* **Exercise requirements**
Return the text lines of the data below word for word, leaving out the pictures.

==== Given data

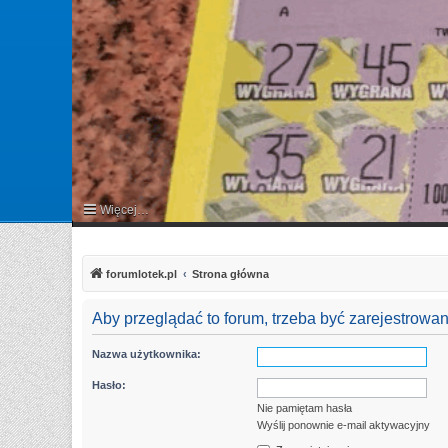
Więcej…
FAQ
forumlotek.pl
Strona główna
Aby przeglądać to forum, trzeba być zarejestrow
Nazwa użytkownika:
Hasło:
Nie pamiętam hasła
Wyślij ponownie e-mail aktywacyjny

========

* **Written response**
Więcej…
FAQ
forumlotek.pl
Strona główna
Aby przeglądać to forum, trzeba być zarejestrow
Nazwa użytkownika:
Hasło:
Nie pamiętam hasła
Wyślij ponownie e-mail aktywacyjny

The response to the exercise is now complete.